> **Material to process**:
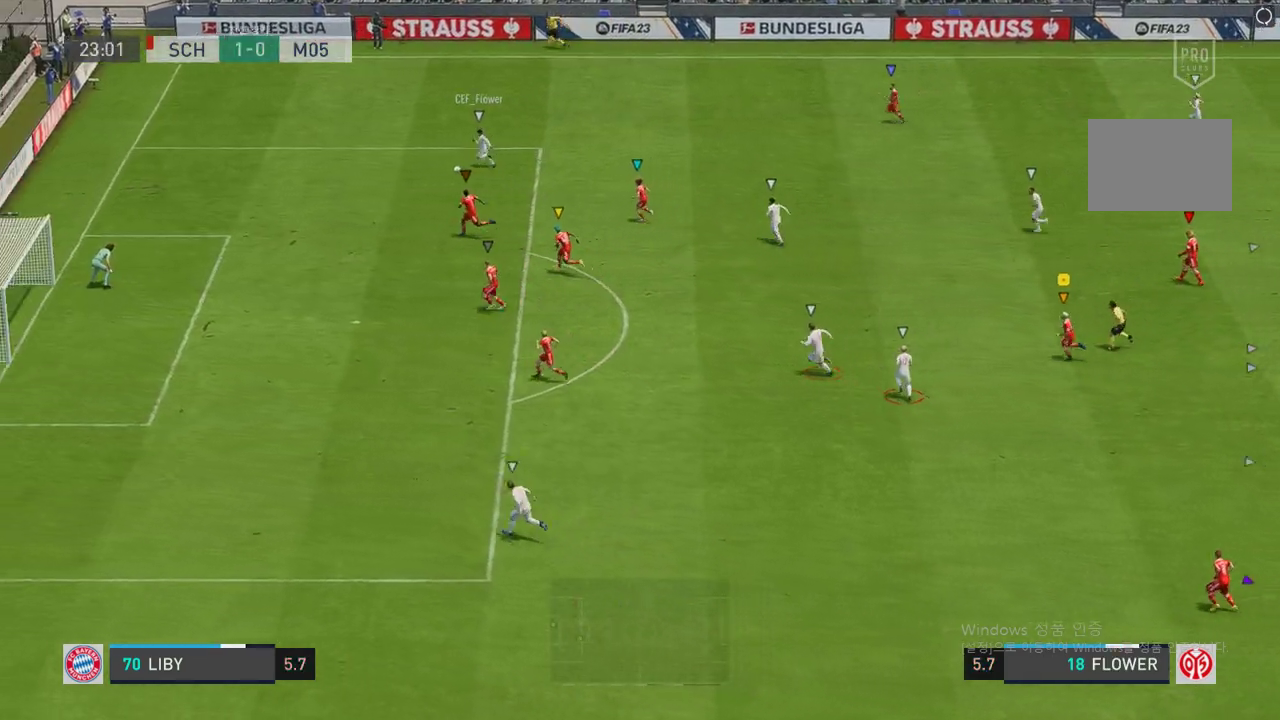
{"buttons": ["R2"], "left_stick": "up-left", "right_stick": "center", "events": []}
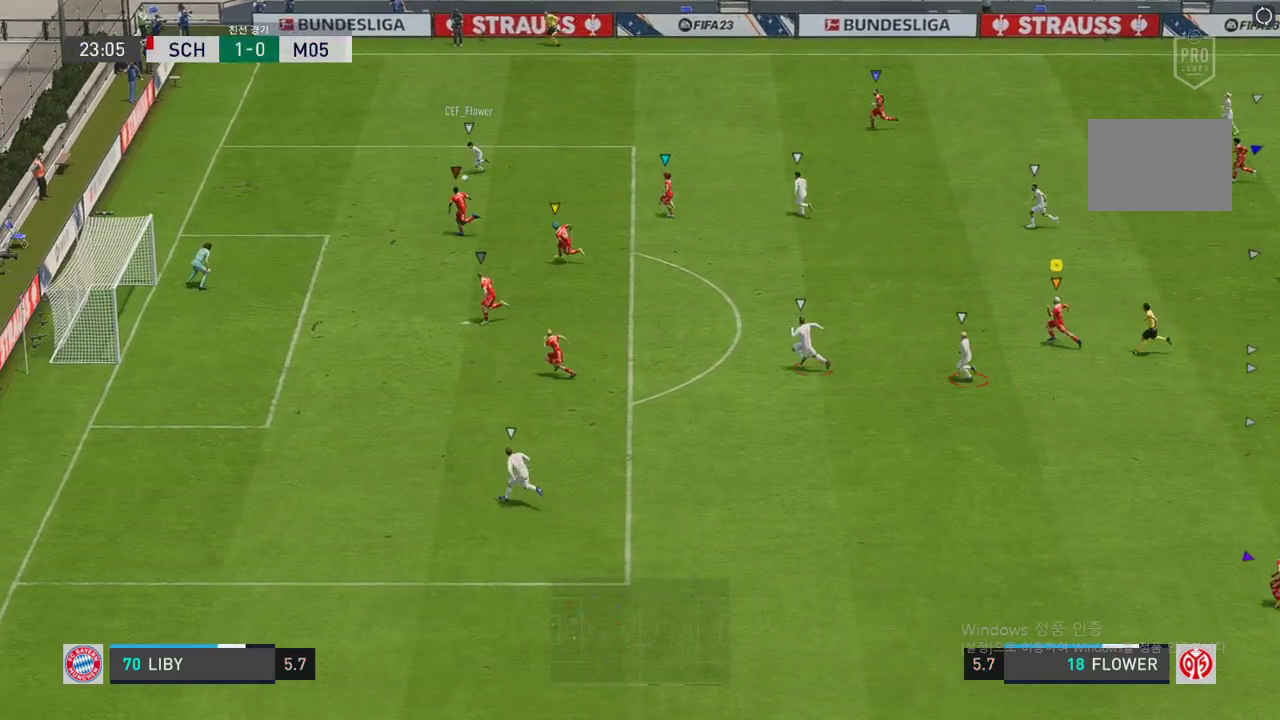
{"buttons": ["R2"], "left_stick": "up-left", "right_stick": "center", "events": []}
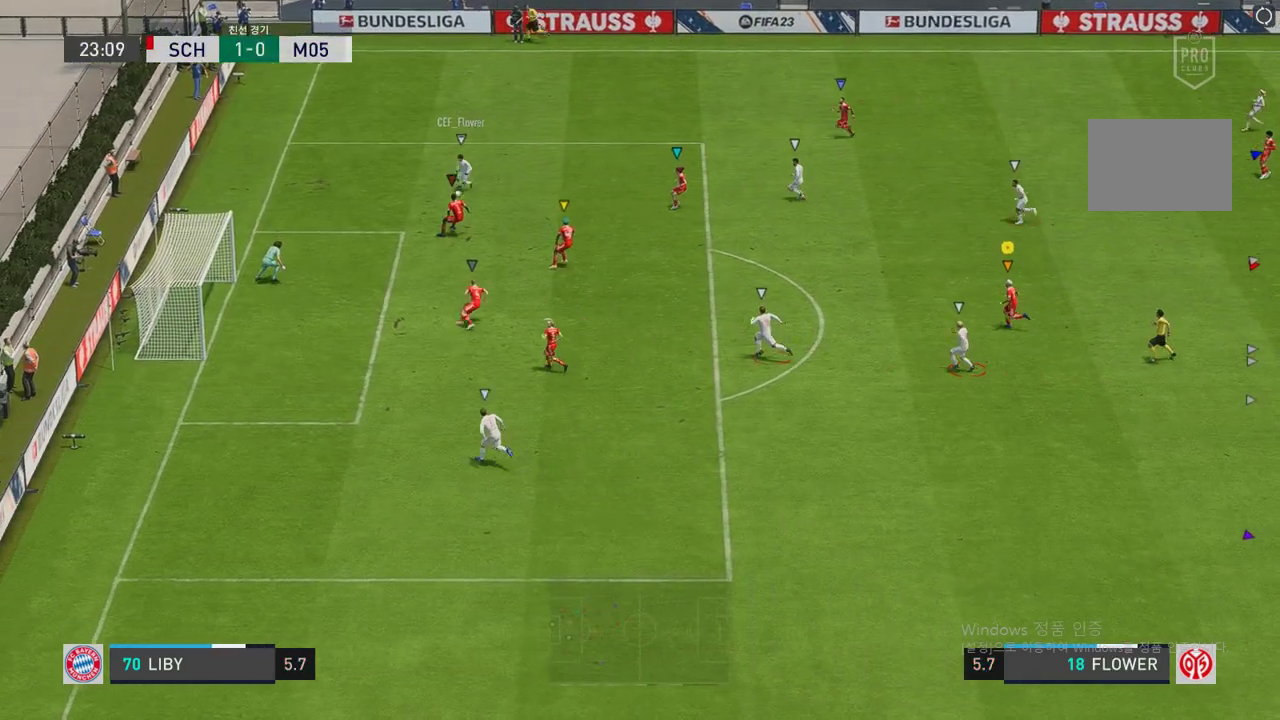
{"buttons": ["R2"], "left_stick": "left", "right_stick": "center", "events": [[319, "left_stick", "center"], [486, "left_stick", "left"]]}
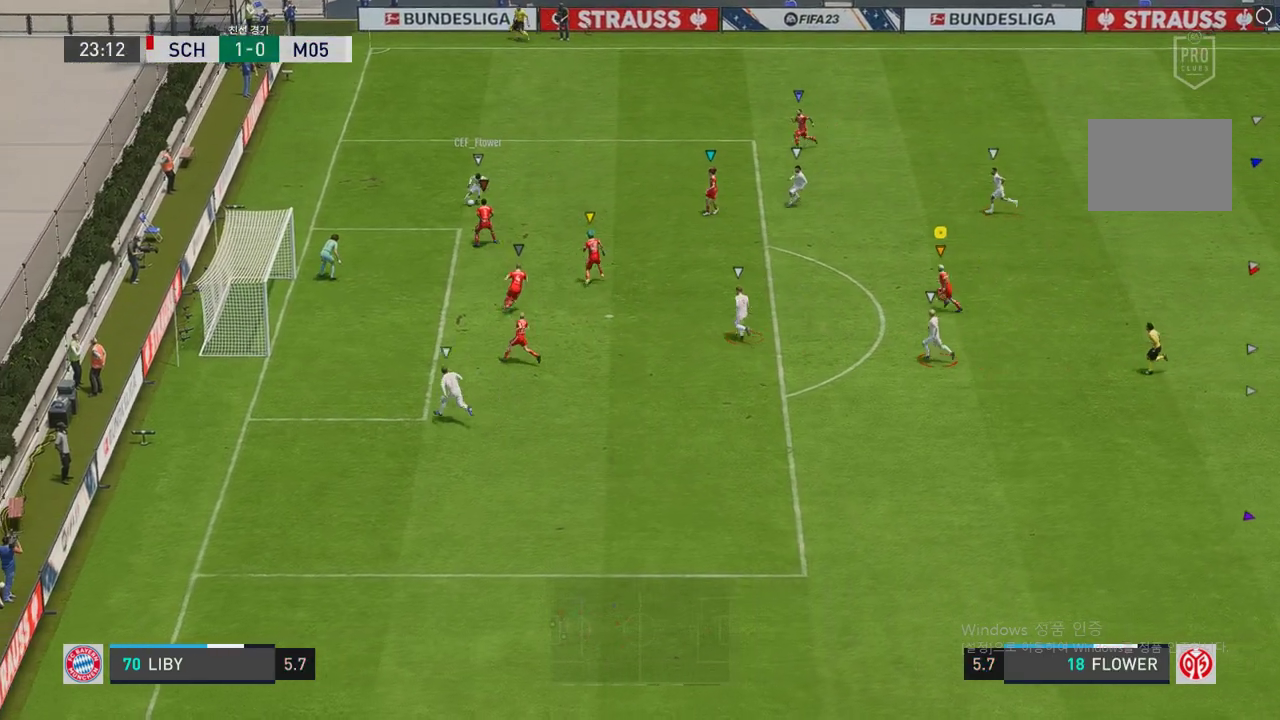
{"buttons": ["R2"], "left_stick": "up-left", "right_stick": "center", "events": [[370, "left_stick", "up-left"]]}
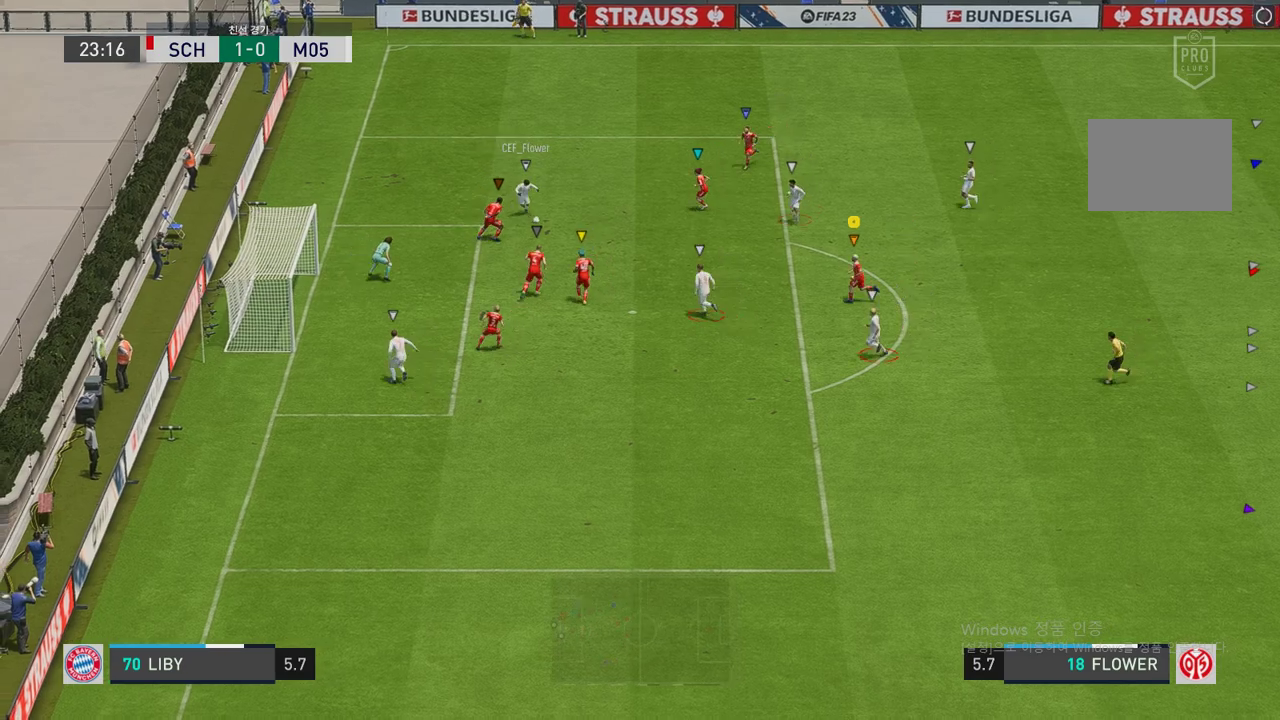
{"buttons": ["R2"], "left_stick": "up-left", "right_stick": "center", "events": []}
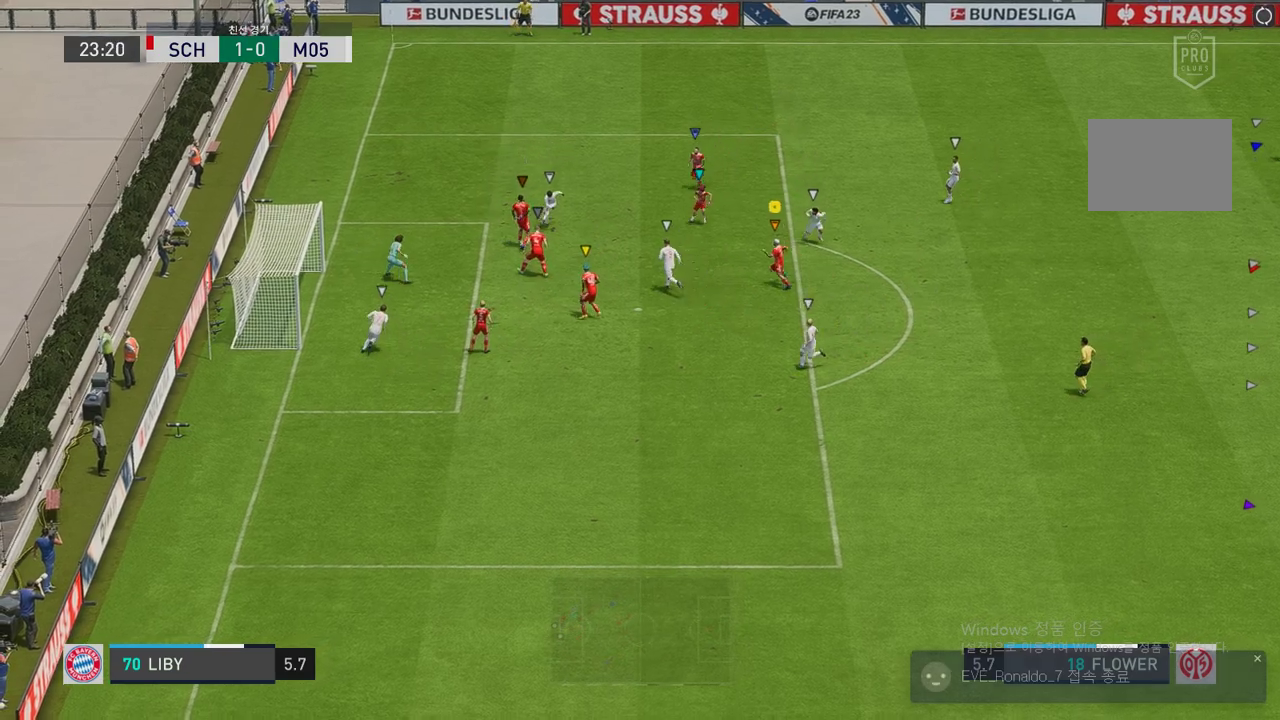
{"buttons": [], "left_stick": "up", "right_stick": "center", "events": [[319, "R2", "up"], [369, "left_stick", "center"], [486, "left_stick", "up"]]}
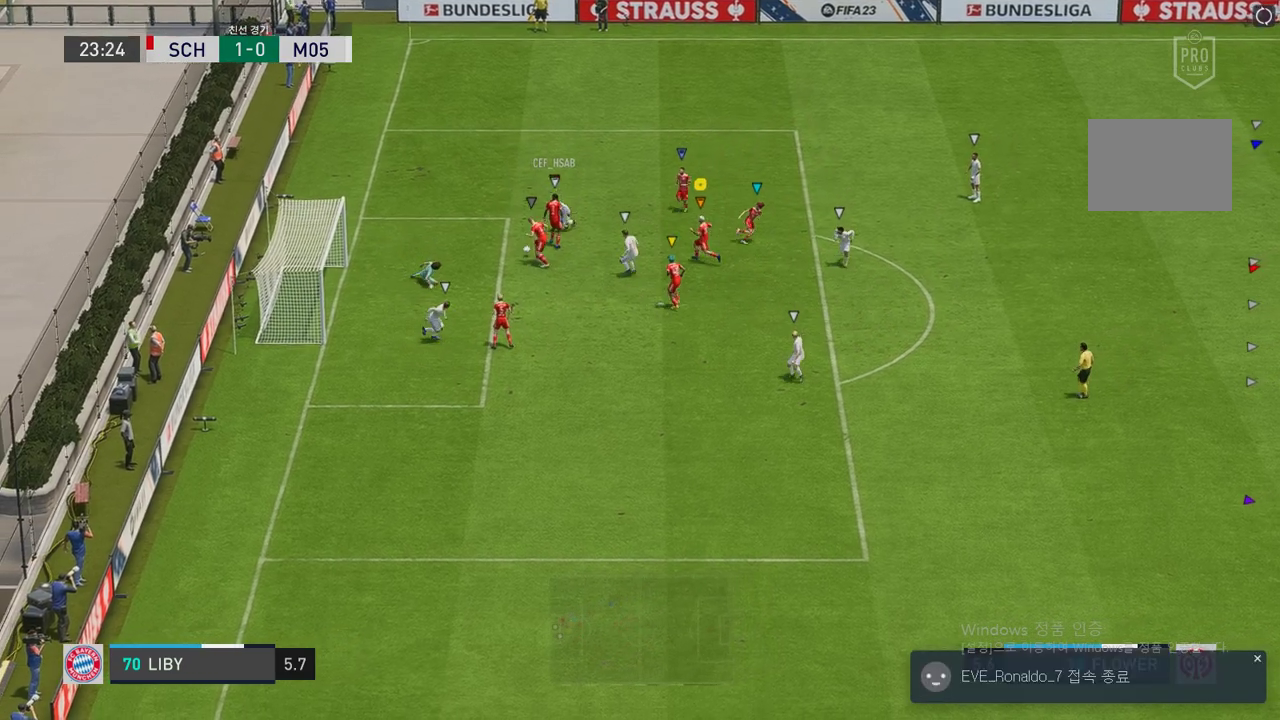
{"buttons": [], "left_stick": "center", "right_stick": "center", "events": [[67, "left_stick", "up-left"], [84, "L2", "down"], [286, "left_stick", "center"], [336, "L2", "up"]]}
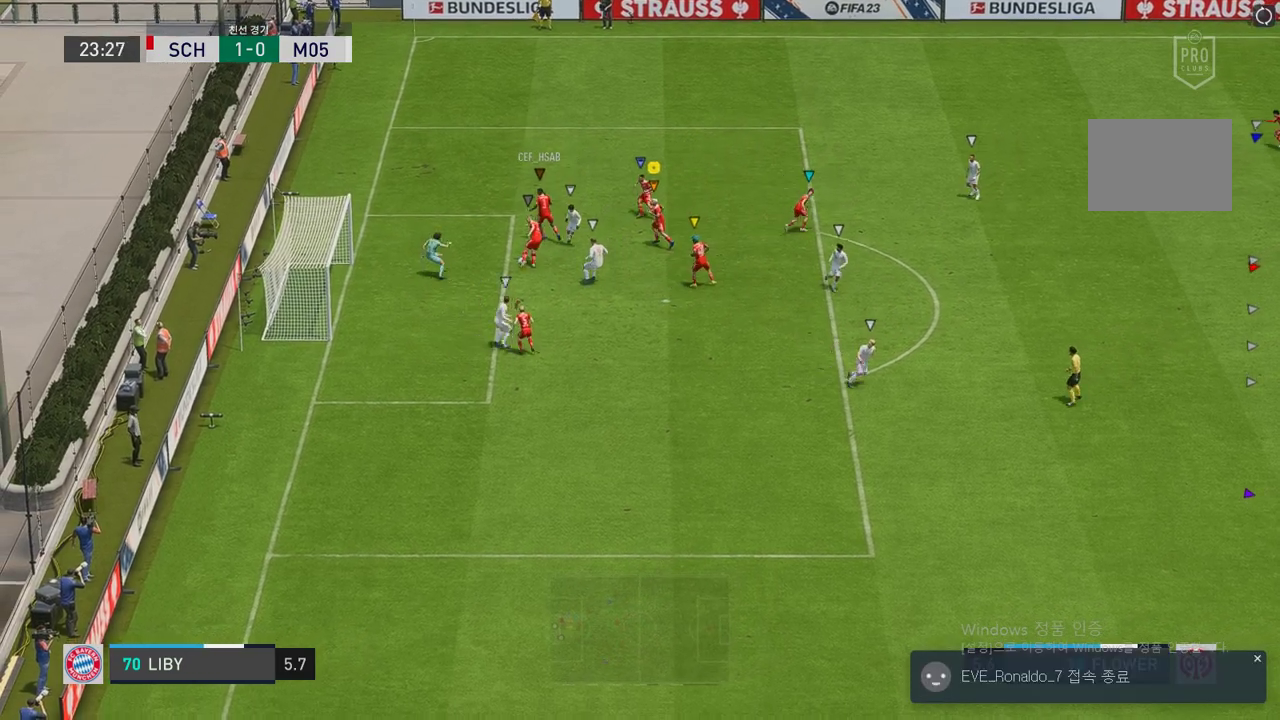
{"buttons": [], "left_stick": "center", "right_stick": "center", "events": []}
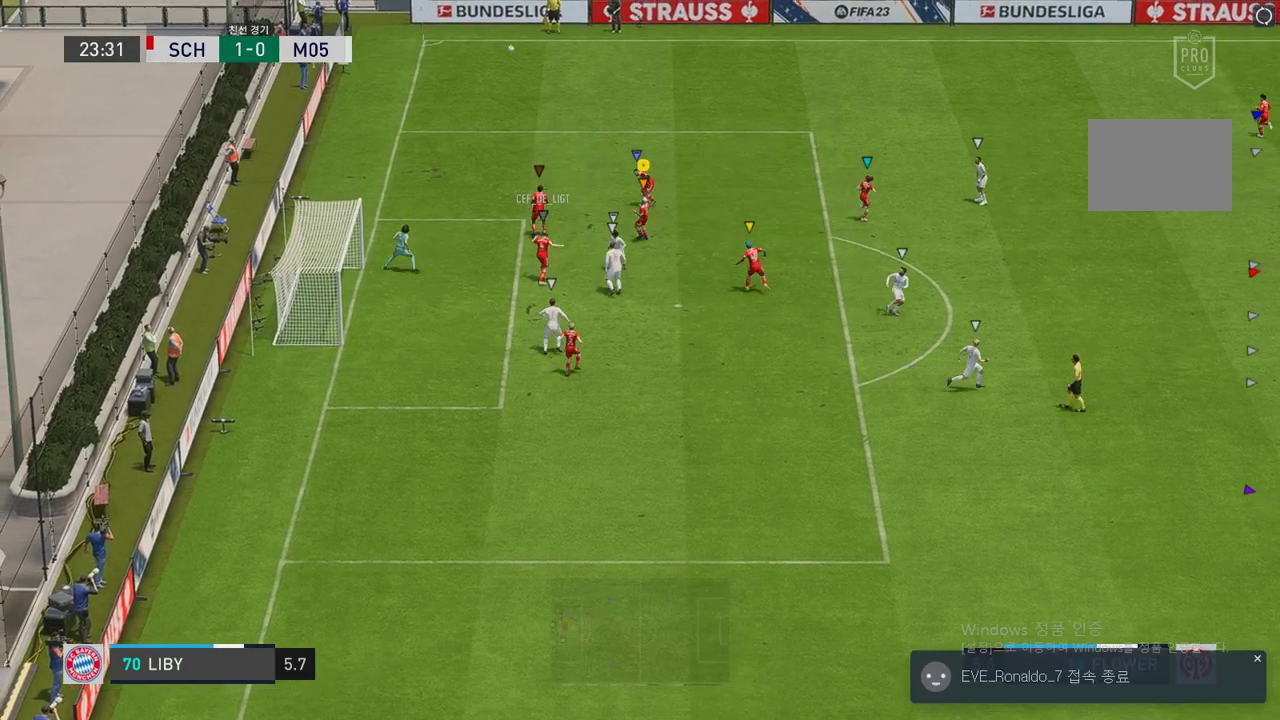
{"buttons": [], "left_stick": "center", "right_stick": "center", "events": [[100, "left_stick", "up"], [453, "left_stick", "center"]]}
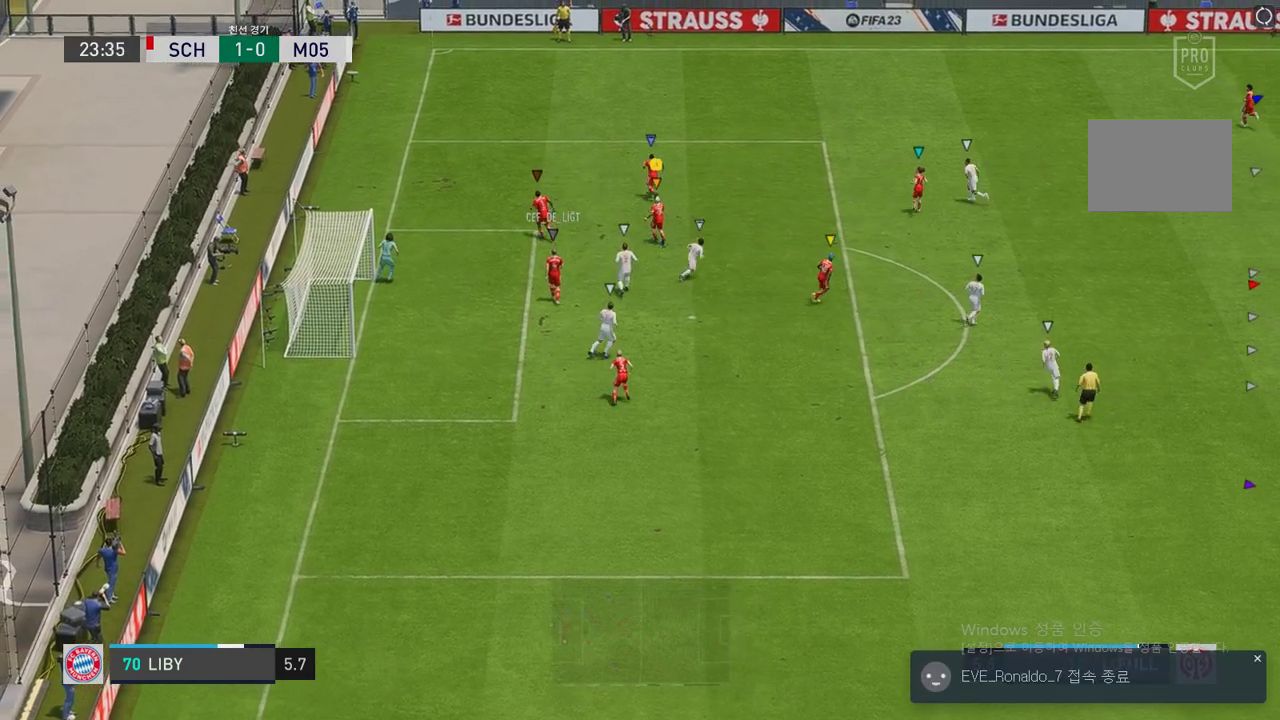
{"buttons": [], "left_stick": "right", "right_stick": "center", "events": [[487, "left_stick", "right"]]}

> **Task brief**: Print all of the entries word for word. Skip any images they contain.

> **Output for this task**:
{"buttons": ["R2"], "left_stick": "up-left", "right_stick": "center", "events": []}
{"buttons": ["R2"], "left_stick": "up-left", "right_stick": "center", "events": []}
{"buttons": ["R2"], "left_stick": "left", "right_stick": "center", "events": [[319, "left_stick", "center"], [486, "left_stick", "left"]]}
{"buttons": ["R2"], "left_stick": "up-left", "right_stick": "center", "events": [[370, "left_stick", "up-left"]]}
{"buttons": ["R2"], "left_stick": "up-left", "right_stick": "center", "events": []}
{"buttons": [], "left_stick": "up", "right_stick": "center", "events": [[319, "R2", "up"], [369, "left_stick", "center"], [486, "left_stick", "up"]]}
{"buttons": [], "left_stick": "center", "right_stick": "center", "events": [[67, "left_stick", "up-left"], [84, "L2", "down"], [286, "left_stick", "center"], [336, "L2", "up"]]}
{"buttons": [], "left_stick": "center", "right_stick": "center", "events": []}
{"buttons": [], "left_stick": "center", "right_stick": "center", "events": [[100, "left_stick", "up"], [453, "left_stick", "center"]]}
{"buttons": [], "left_stick": "right", "right_stick": "center", "events": [[487, "left_stick", "right"]]}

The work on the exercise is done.